====== Source material ======

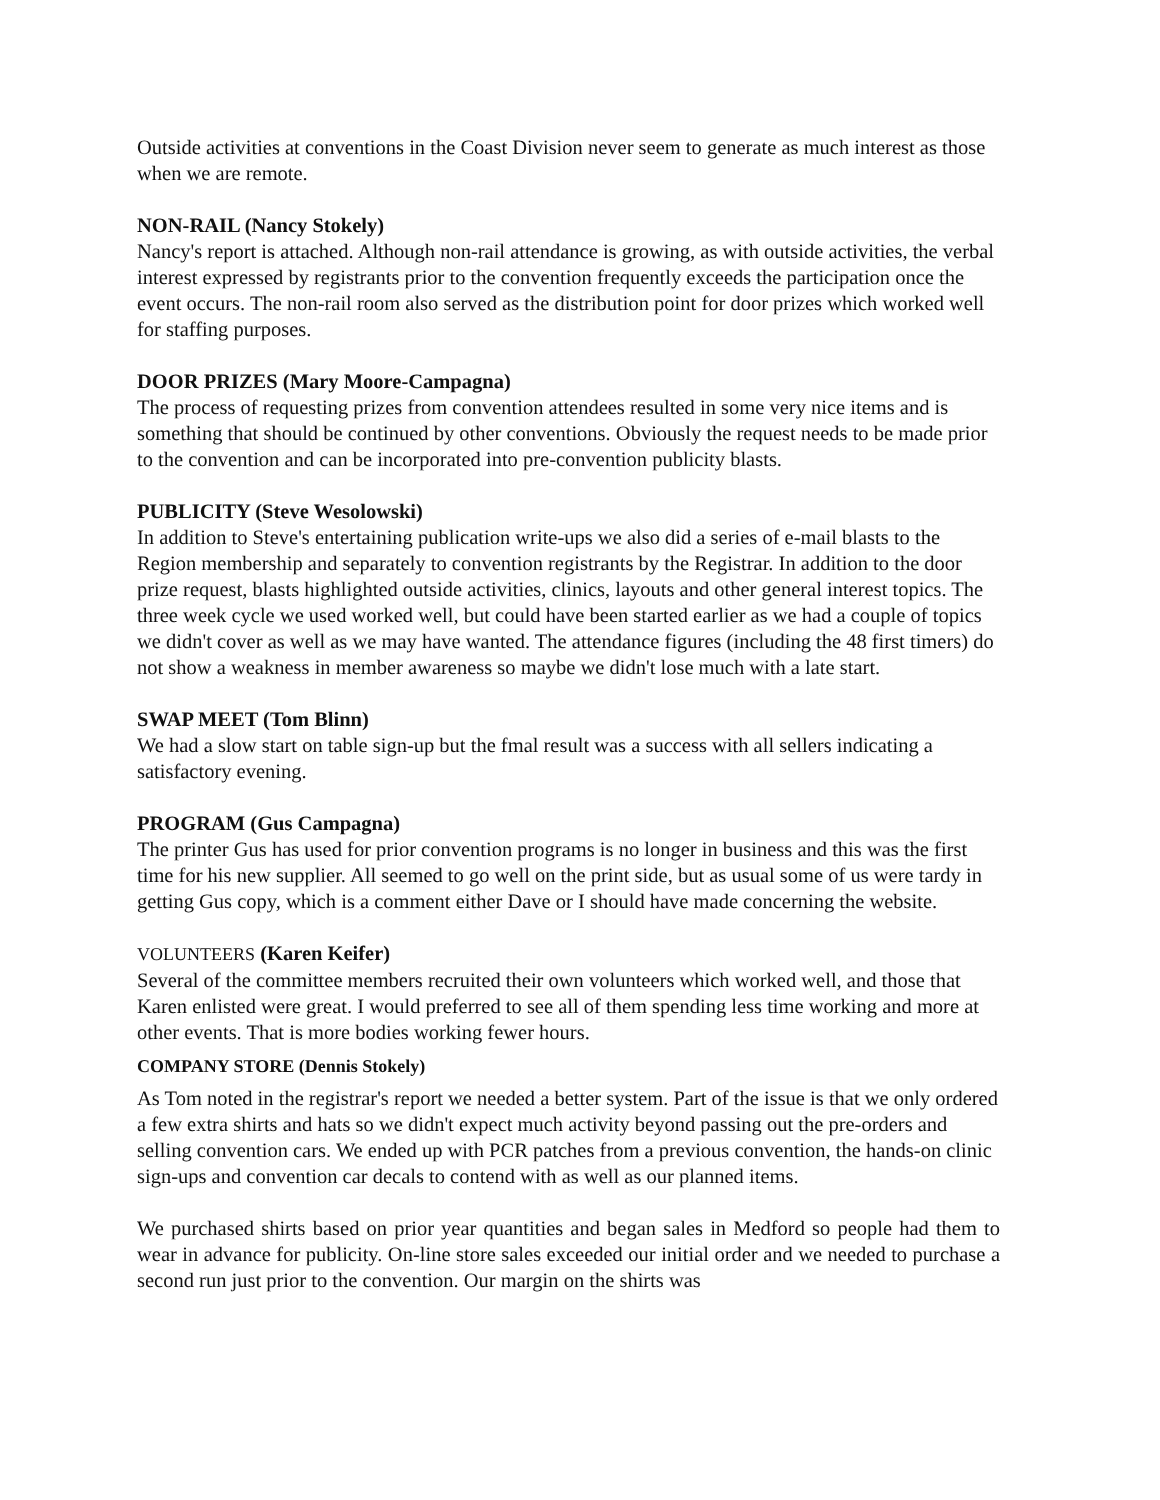Outside activities at conventions in the Coast Division never seem to generate as much interest as those when we are remote.
NON-RAIL (Nancy Stokely)
Nancy's report is attached. Although non-rail attendance is growing, as with outside activities, the verbal interest expressed by registrants prior to the convention frequently exceeds the participation once the event occurs. The non-rail room also served as the distribution point for door prizes which worked well for staffing purposes.
DOOR PRIZES (Mary Moore-Campagna)
The process of requesting prizes from convention attendees resulted in some very nice items and is something that should be continued by other conventions. Obviously the request needs to be made prior to the convention and can be incorporated into pre-convention publicity blasts.
PUBLICITY (Steve Wesolowski)
In addition to Steve's entertaining publication write-ups we also did a series of e-mail blasts to the Region membership and separately to convention registrants by the Registrar. In addition to the door prize request, blasts highlighted outside activities, clinics, layouts and other general interest topics. The three week cycle we used worked well, but could have been started earlier as we had a couple of topics we didn't cover as well as we may have wanted. The attendance figures (including the 48 first timers) do not show a weakness in member awareness so maybe we didn't lose much with a late start.
SWAP MEET (Tom Blinn)
We had a slow start on table sign-up but the fmal result was a success with all sellers indicating a satisfactory evening.
PROGRAM (Gus Campagna)
The printer Gus has used for prior convention programs is no longer in business and this was the first time for his new supplier. All seemed to go well on the print side, but as usual some of us were tardy in getting Gus copy, which is a comment either Dave or I should have made concerning the website.
VOLUNTEERS (Karen Keifer)
Several of the committee members recruited their own volunteers which worked well, and those that Karen enlisted were great. I would preferred to see all of them spending less time working and more at other events. That is more bodies working fewer hours.
COMPANY STORE (Dennis Stokely)
As Tom noted in the registrar's report we needed a better system. Part of the issue is that we only ordered a few extra shirts and hats so we didn't expect much activity beyond passing out the pre-orders and selling convention cars. We ended up with PCR patches from a previous convention, the hands-on clinic sign-ups and convention car decals to contend with as well as our planned items.
We purchased shirts based on prior year quantities and began sales in Medford so people had them to wear in advance for publicity. On-line store sales exceeded our initial order and we needed to purchase a second run just prior to the convention. Our margin on the shirts was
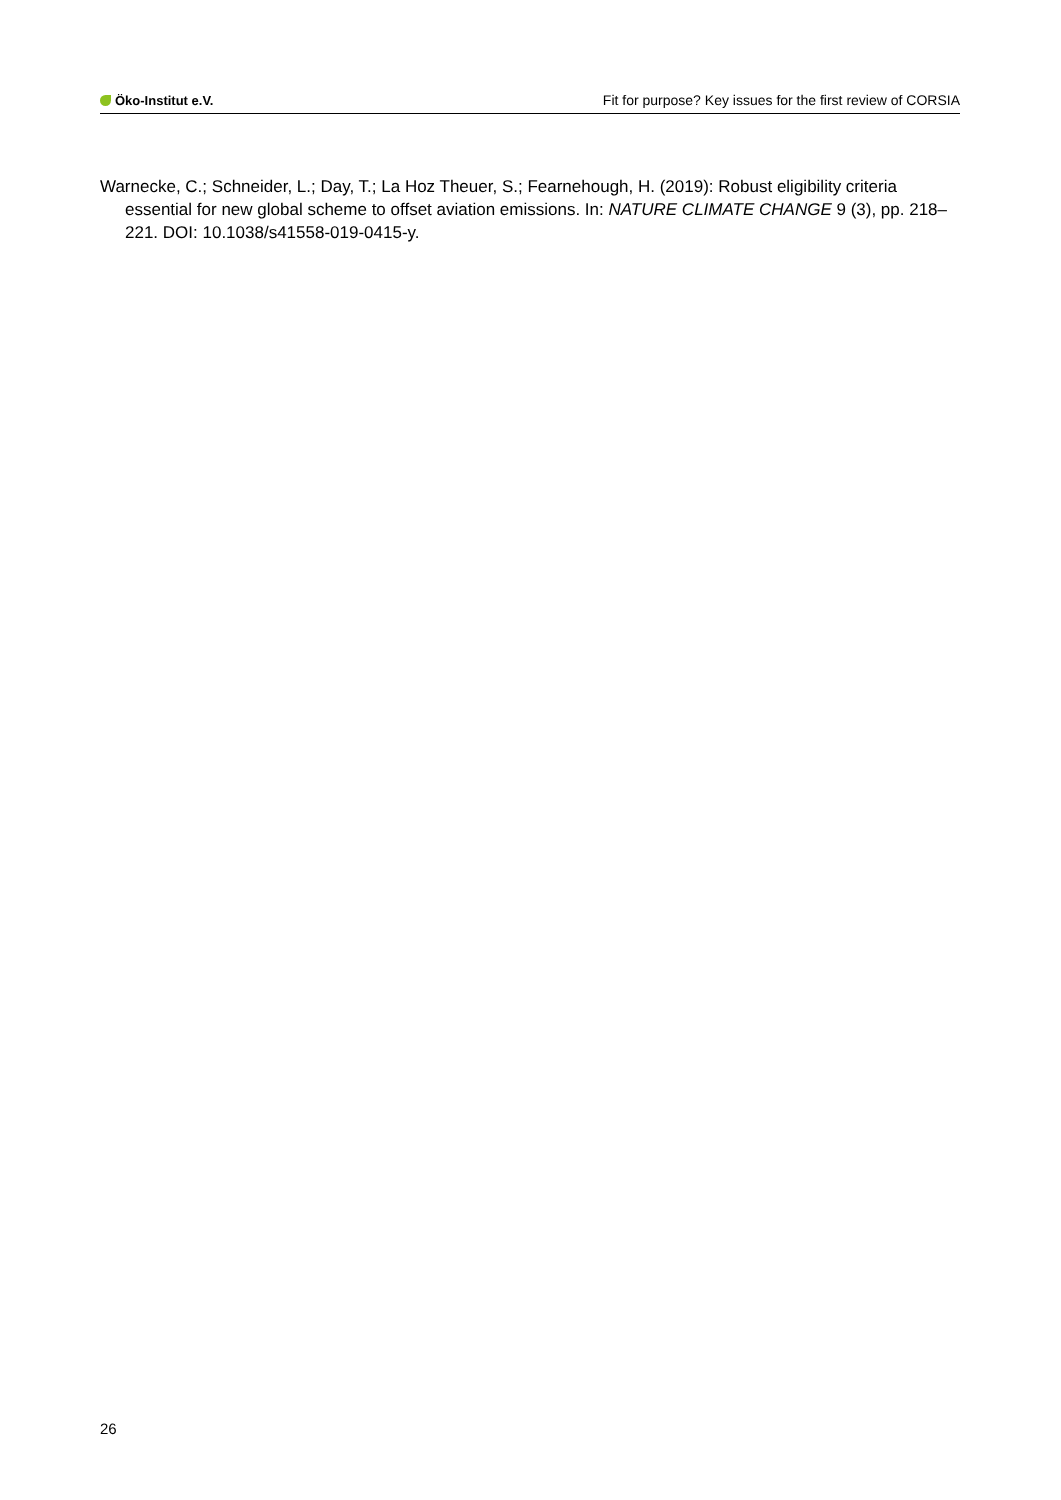Öko-Institut e.V.
Fit for purpose? Key issues for the first review of CORSIA
Warnecke, C.; Schneider, L.; Day, T.; La Hoz Theuer, S.; Fearnehough, H. (2019): Robust eligibility criteria essential for new global scheme to offset aviation emissions. In: NATURE CLIMATE CHANGE 9 (3), pp. 218–221. DOI: 10.1038/s41558-019-0415-y.
26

======

Problem to work on:
The lines to set down, exactly and with both ends included, run from the one containing "Warnecke, C.; Schneider, L.;" to the last line of the data above.

Expected answer:
Warnecke, C.; Schneider, L.; Day, T.; La Hoz Theuer, S.; Fearnehough, H. (2019): Robust eligibility criteria essential for new global scheme to offset aviation emissions. In: NATURE CLIMATE CHANGE 9 (3), pp. 218–221. DOI: 10.1038/s41558-019-0415-y.
26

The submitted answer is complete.